What is Crohn’s disease perforation?

         A 46-year-old male patient with crohn’s disease diagnosed 15 years ago. He was admitted to the hospital on April 28 for emergency admission due to lower gastrointestinal bleeding.  After admission, with aggressive conservative treatment, the gastrointestinal bleeding resolved for a time, but reappeared on May 4, and the hematocrit dropped to 3 g with rapid blood transfusion. Colonoscopy suggested a near total colon lesion with deep ulcers in the ascending colon. After a multidisciplinary consultation and detailed explanation of the patient’s condition to the family, the patient was admitted to the operating room in the early morning of May 4 because conservative treatment for persistent bleeding was ineffective. At that time, the patient was in hypovolemic shock, and dobutamine was used to maintain blood pressure of 70/50mmHg in the room. Intraoperative investigation: large amount of purulent ascites in the abdominal cavity was about 2000ml, and the ascending colon lesion had involved the proximal plasma layer, so near total colectomy (sigmoid colon was preserved, according to the results of intraoperative colonoscopy) and terminal ileostomy were performed. Because of the large amount of hormone and the patient’s anemic and low-protein status, intraoperative phase I anastomosis was not selected, and the patient was returned to the ICU with tracheal intubation.  The patient was transferred back to our ward from the ICU on the morning of the 6th.
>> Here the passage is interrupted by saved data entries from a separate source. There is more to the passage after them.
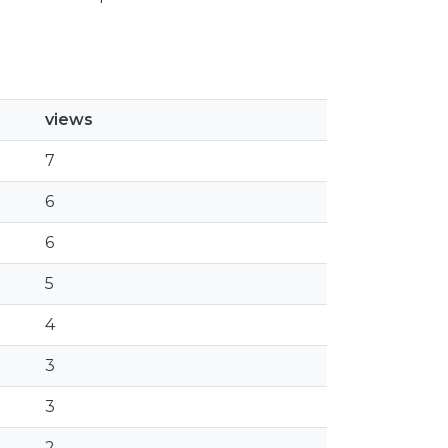
views
7
6
6
5
4
3
3
2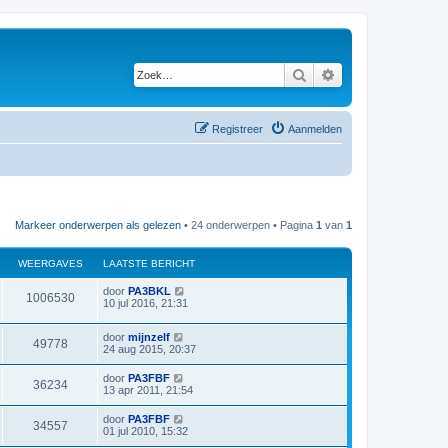
Zoek
Uitgebreid zoeken
Registreer
Aanmelden
Markeer onderwerpen als gelezen
• 24 onderwerpen • Pagina
1
van
1
WEERGAVES
LAATSTE BERICHT
L
door
PA3BKL
W
1006530
a
10 jul 2016, 21:31
a
e
t
L
door
mijnzelf
s
W
49778
e
a
24 aug 2015, 20:37
t
a
e
e
t
r
b
L
door
PA3FBF
W
36234
s
e
a
13 apr 2011, 21:54
e
t
r
g
a
e
e
i
t
L
door
PA3FBF
r
b
c
W
34557
s
a
a
01 jul 2010, 15:32
e
h
e
t
a
r
t
g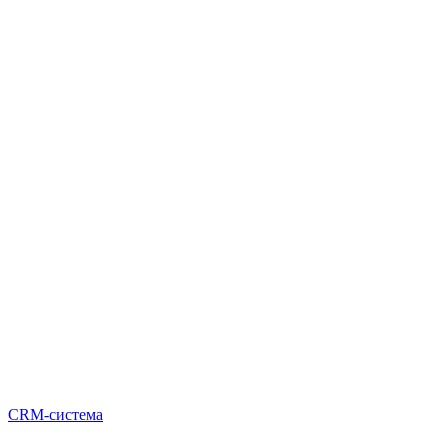
CRM-система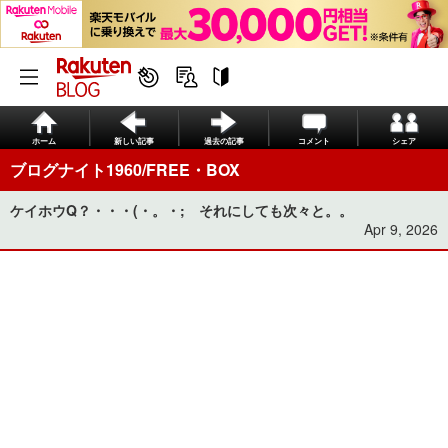
ホーム
新しい記事
過去の記事
コメント
シェア
ブログナイト1960/FREE・BOX
ケイホウQ？・・・(・。・; それにしても次々と。。
Apr 9, 2026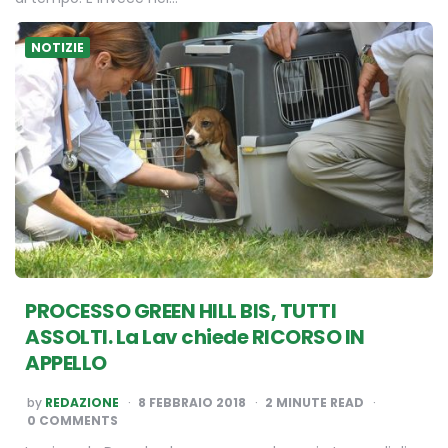
NOTIZIE
PROCESSO GREEN HILL BIS, TUTTI
ASSOLTI. La Lav chiede RICORSO IN
APPELLO
POSTED
by
REDAZIONE
8 FEBBRAIO 2018
2
MINUTE READ
BY
0 COMMENTS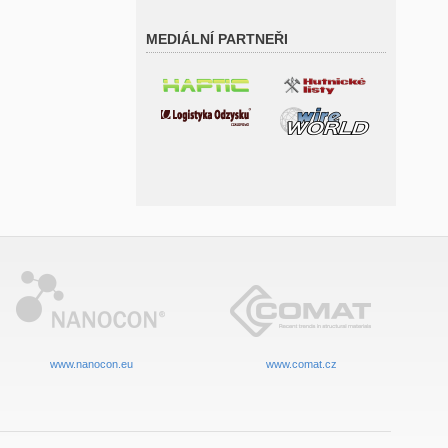
MEDIÁLNÍ PARTNEŘI
www.nanocon.eu
www.comat.cz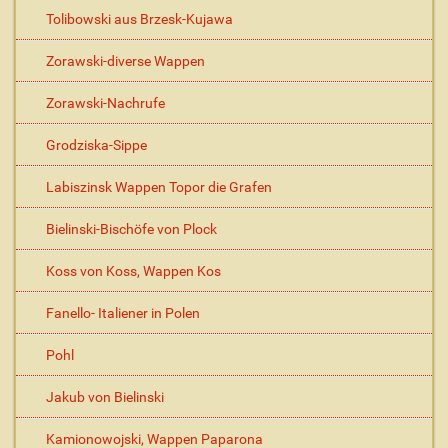
Tolibowski aus Brzesk-Kujawa
Zorawski-diverse Wappen
Zorawski-Nachrufe
Grodziska-Sippe
Labiszinsk Wappen Topor die Grafen
Bielinski-Bischöfe von Plock
Koss von Koss, Wappen Kos
Fanello- Italiener in Polen
Pohl
Jakub von Bielinski
Kamionowojski, Wappen Paparona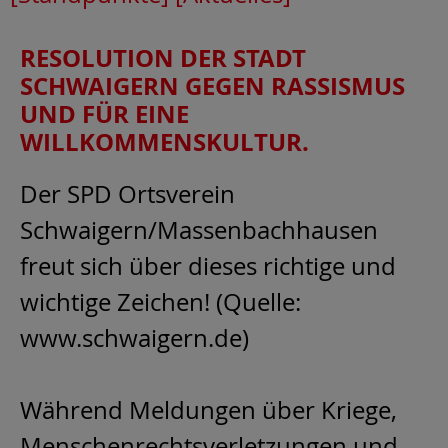
RESOLUTION DER STADT
SCHWAIGERN GEGEN RASSISMUS
UND FÜR EINE
WILLKOMMENSKULTUR.
Der SPD Ortsverein
Schwaigern/Massenbachhausen
freut sich über dieses richtige und
wichtige Zeichen! (Quelle:
www.schwaigern.de)
Während Meldungen über Kriege,
Menschenrechtsverletzungen und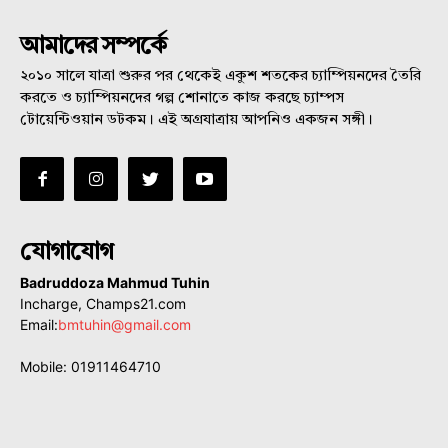
আমাদের সম্পর্কে
২০১০ সালে যাত্রা শুরুর পর থেকেই একুশ শতকের চ্যাম্পিয়নদের তৈরি
করতে ও চ্যাম্পিয়নদের গল্প শোনাতে কাজ করছে চ্যাম্পস
টোয়েন্টিওয়ান ডটকম। এই অগ্রযাত্রায় আপনিও একজন সঙ্গী।
যোগাযোগ
Badruddoza Mahmud Tuhin
Incharge, Champs21.com
Email:
bmtuhin@gmail.com
Mobile: 01911464710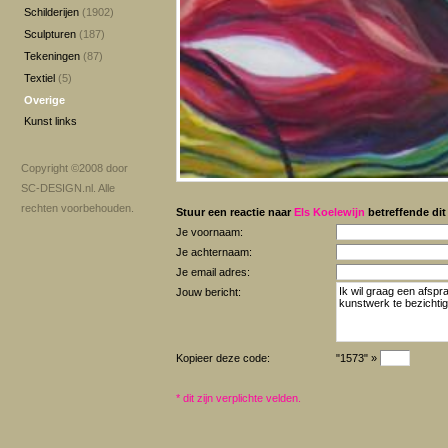
Schilderijen
(1902)
Sculpturen
(187)
Tekeningen
(87)
Textiel
(5)
Overige
Kunst links
Copyright ©2008 door
SC-DESIGN.nl
. Alle
rechten voorbehouden.
Stuur een reactie naar
Els Koelewijn
betreffende dit
Je voornaam:
Je achternaam:
Je email adres:
Jouw bericht:
Kopieer deze code:
"1573" »
*
dit zijn verplichte velden.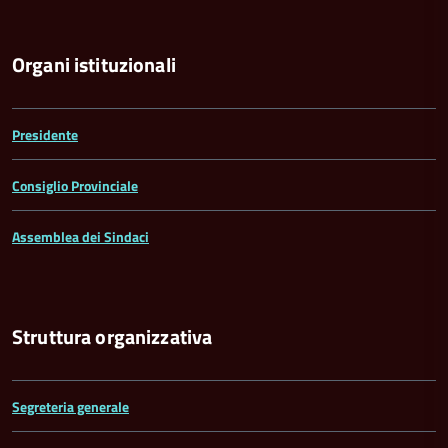
Organi istituzionali
Presidente
Consiglio Provinciale
Assemblea dei Sindaci
Struttura organizzativa
Segreteria generale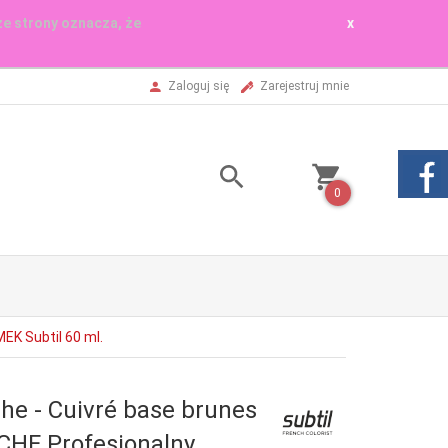
ze strony oznacza, że
x
Zaloguj się
Zarejestruj mnie
0
EK Subtil 60 ml.
e - Cuivré base brunes
HE Profesjonalny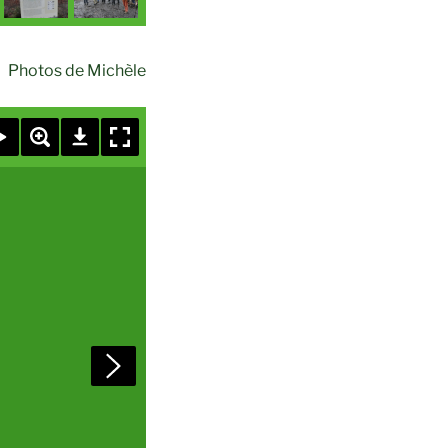
Photos de Michèle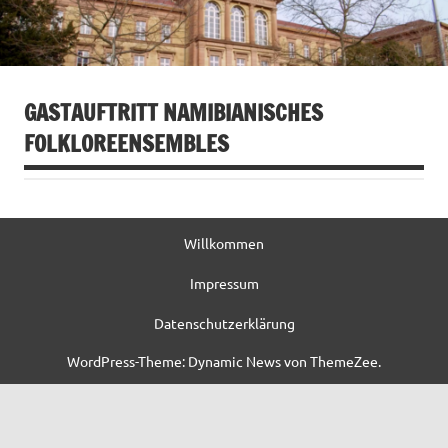
GASTAUFTRITT NAMIBIANISCHES
FOLKLOREENSEMBLES
Willkommen
Impressum
Datenschutzerklärung
WordPress-Theme: Dynamic News von ThemeZee.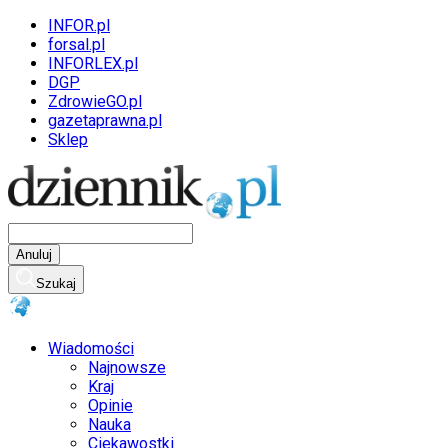
INFOR.pl
forsal.pl
INFORLEX.pl
DGP
ZdrowieGO.pl
gazetaprawna.pl
Sklep
Anuluj
Szukaj
Wiadomości
Najnowsze
Kraj
Opinie
Nauka
Ciekawostki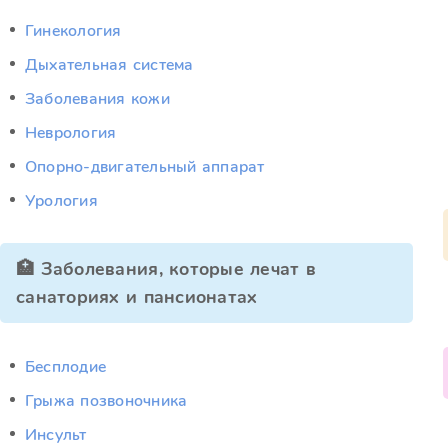
Гинекология
Дыхательная система
Заболевания кожи
Неврология
Опорно-двигательный аппарат
Урология
🏥 Заболевания, которые лечат в
санаториях и пансионатах
Бесплодие
Грыжа позвоночника
Инсульт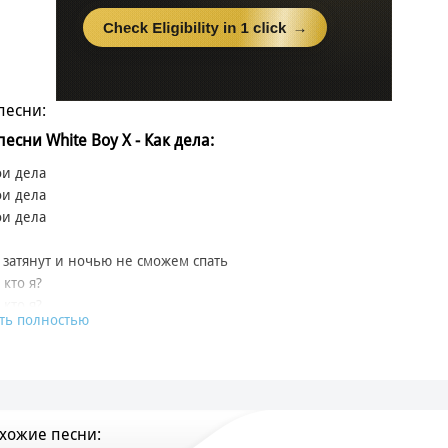
песни:
песни White Boy X - Как дела:
ои дела
ои дела
ои дела
затянут и ночью не сможем спать
 кто я?
 кто я?
ть полностью
ою глаза - ты исчезнешь,
любимые фокусы
ела меня без поворотников
з левые полосы
хожие песни: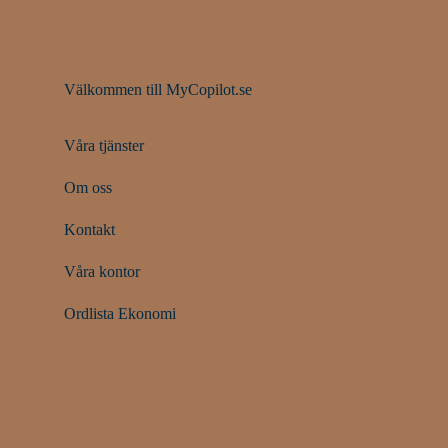
Välkommen till MyCopilot.se
Våra tjänster
Om oss
Kontakt
Våra kontor
Ordlista Ekonomi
Currently, he is hypoproteinemic, hematocrit 9 g, Tmax:38.8, blood pressure is stable, there are no signs of peritonitis in the abdomen, the daily drainage is about 400 ml of ascites, which is still clear, and the stoma is ready to open today, and the hormone dosage is reduced to 150 mg/day.  This case does not have many special features among the emergency surgery cases experienced, and the main reason for recording it today comes from the cooperation of many departments in the whole resuscitation process and the positive treatment attitude from the family. Such an emergency surgery requires the unified cooperation and close coordination among the resuscitation room, anesthesiology, basic surgery, gastroenterology and ICU, and the well-organized and unhurried resuscitation process is the key to a good outcome.